Herbert Mercer | |
Birth Date: | 7 January 1862 |
Birth Place: | Boxley, Kent, England |
Death Place: | Sussex, England |
Allegiance: | United Kingdom |
Branch: | 3rd Dragoon Guards |
Serviceyears: | 1881-1908 |
Rank: | Colonel |
Battles: | Second Boer War |
Colonel Herbert Mercer (4 January 1862 – 8 February 1944) was a British Army officer and a Conservative politician and member of parliament in the 1920s.

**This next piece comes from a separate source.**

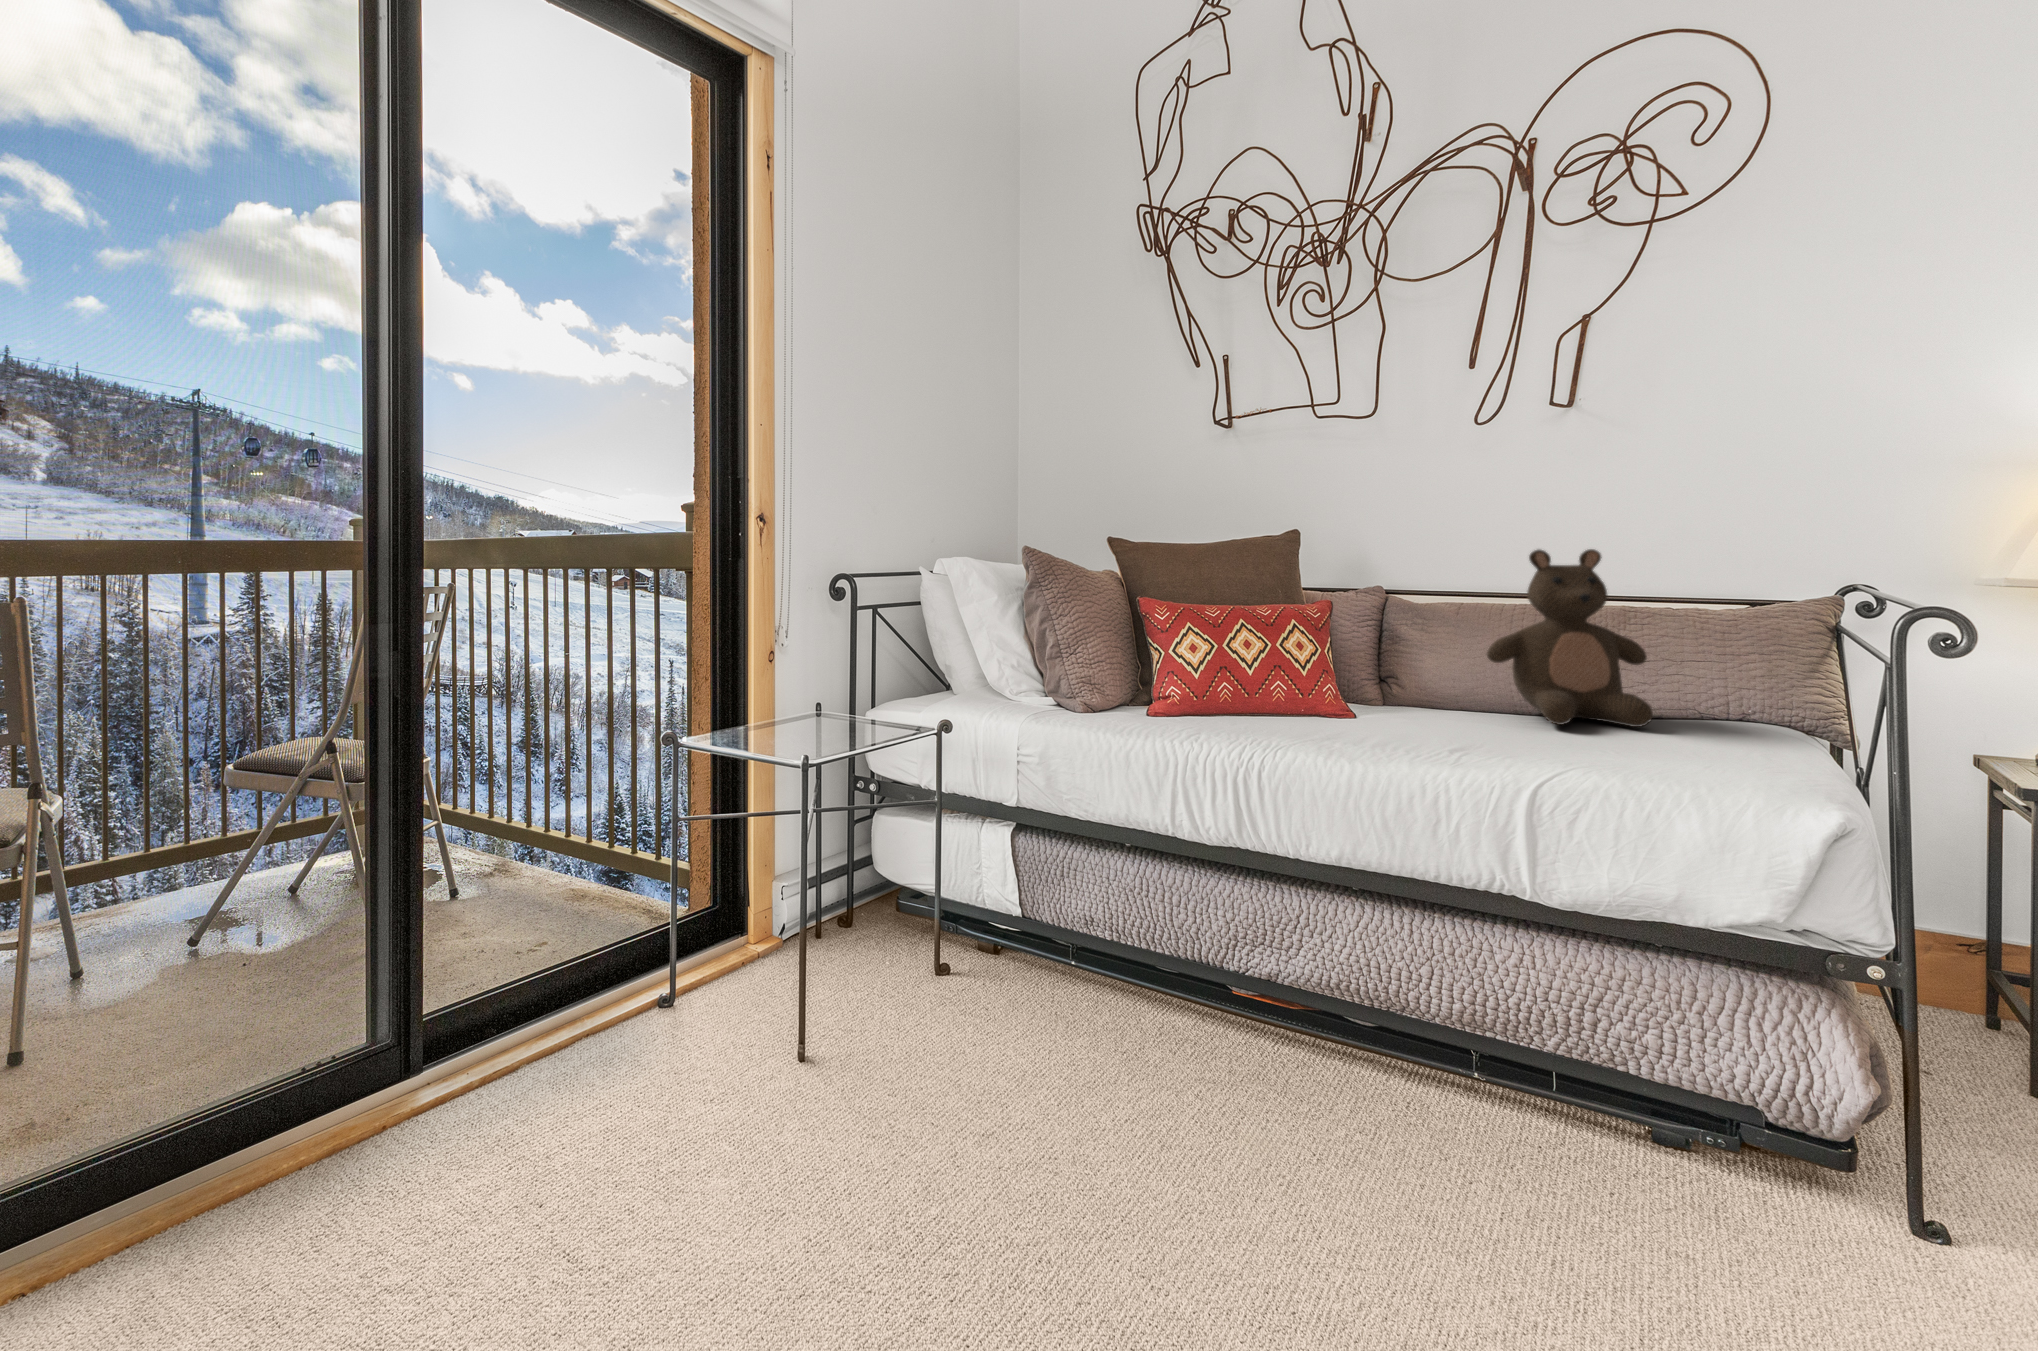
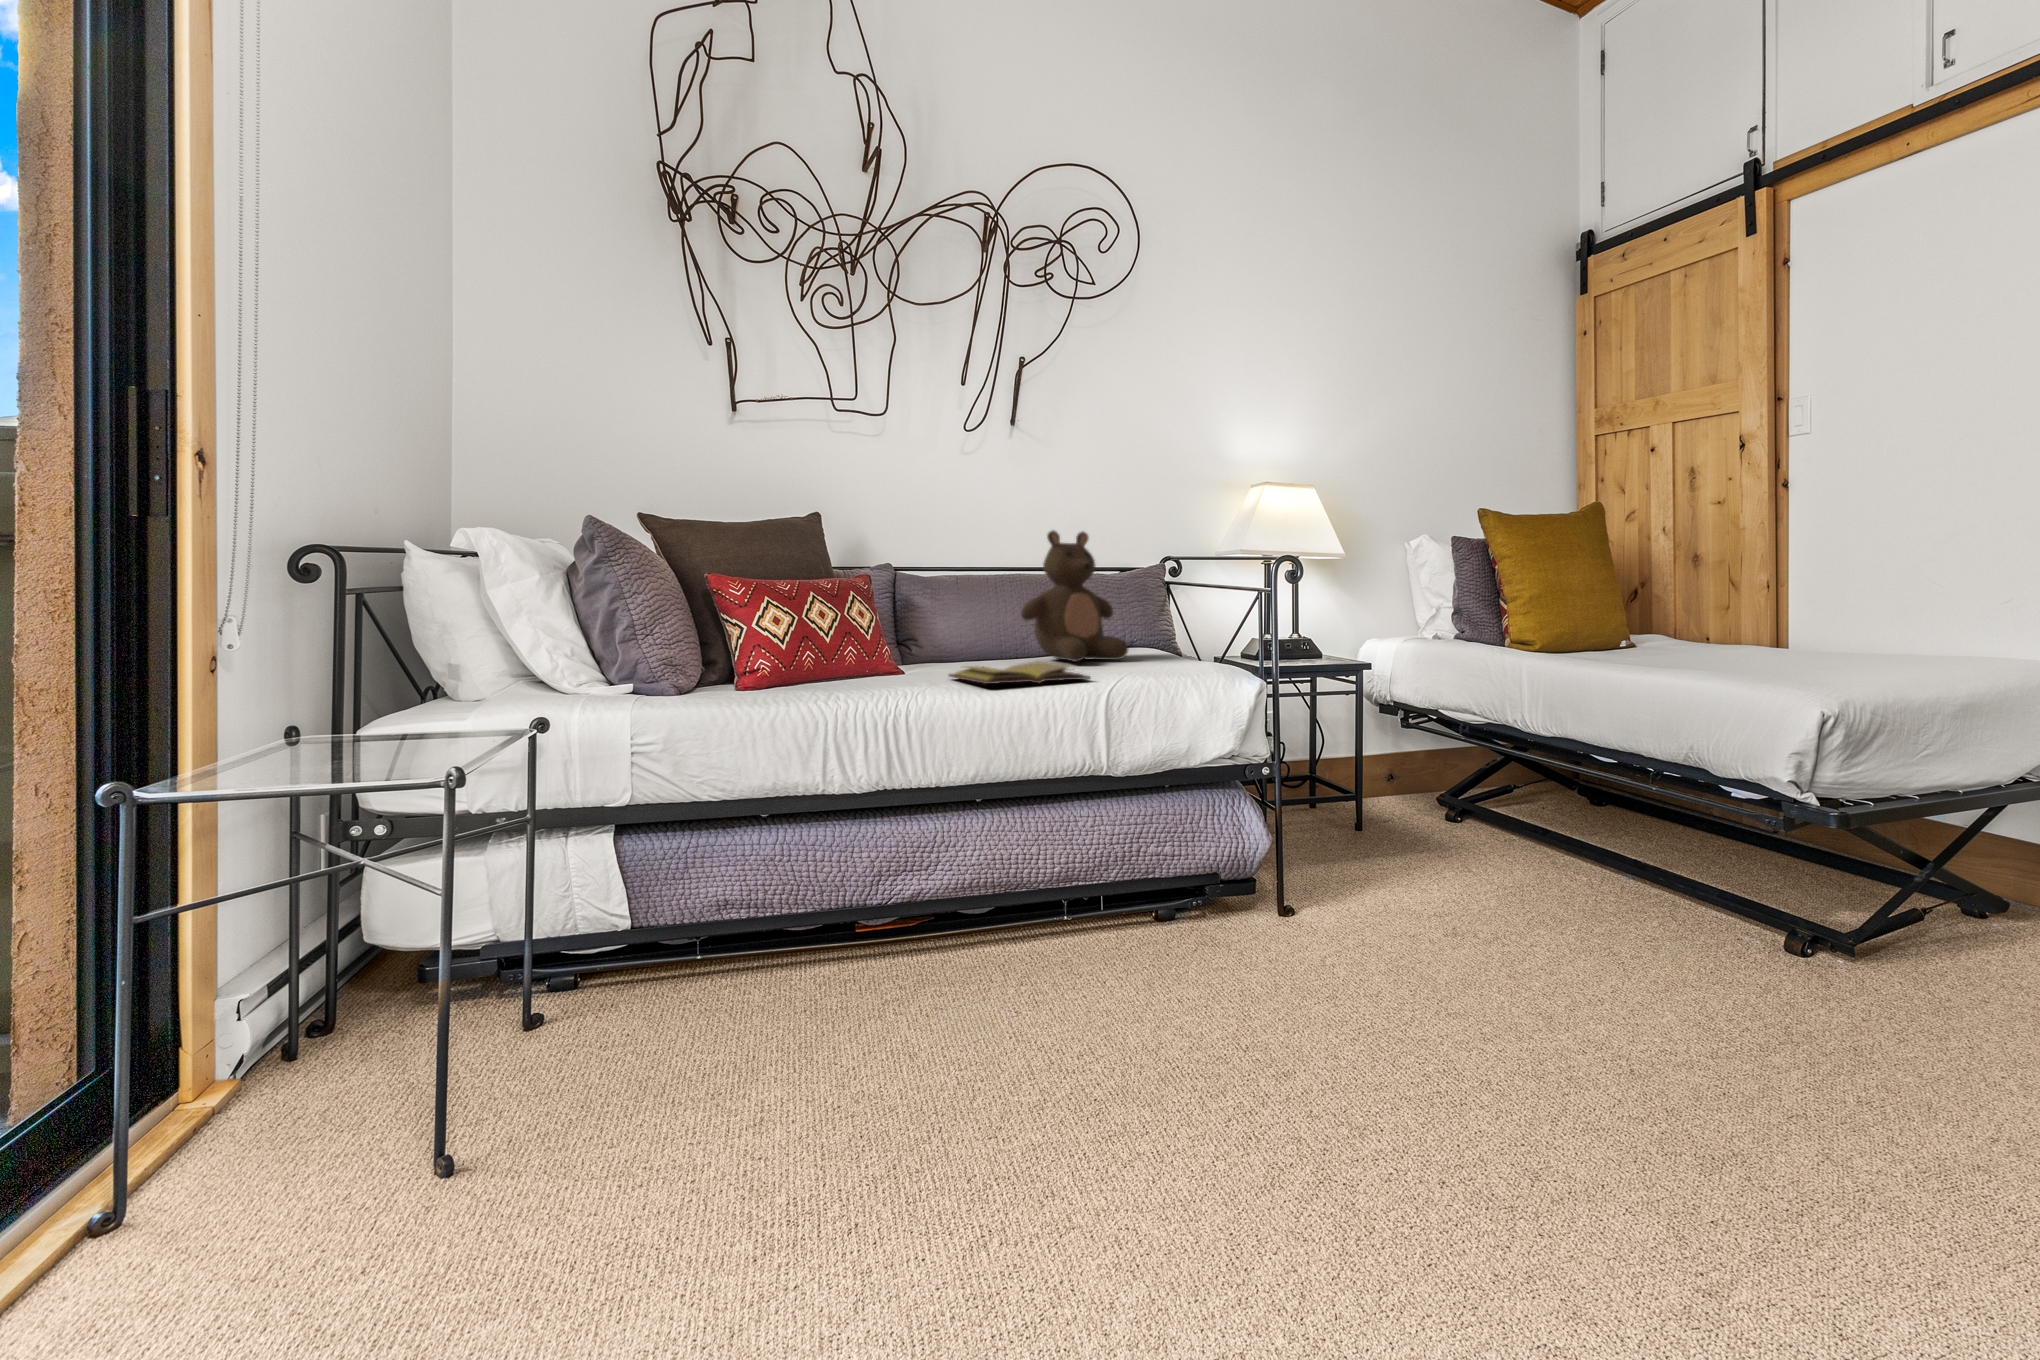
diary: none [1353,720,1524,764] -> present [949,662,1090,684]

Mercer was born on 7 January 1862 in Boxley, Kent, the son of Richard Mercer, a banker. He was educated at Harrow School and entered Trinity College, Cambridge in 1880.
Mercer was commissioned in April 1881 as a second lieutenant in the Duke of Edinburgh's Own Edinburgh militia. In January 1884 he was appointed as a lieutenant in the 3rd Dragoon Guards. Later as a major he served in the Boer War. During the First World War he commanded the 3rd Reserve Regiment.
Mercer was returned as the Member of Parliament for the Sudbury Division of Suffolk for the 1922 general election.[1] He lost the seat in the 1923 election to Liberal politician John Frederick Loverseed.
Mercer died on 8 February 1944 at Rotherfield, and was buried at Stradishall. He had married in 1906 Elizabeth Bower, daughter of Thomas Bower of Stradishall Place, Suffolk.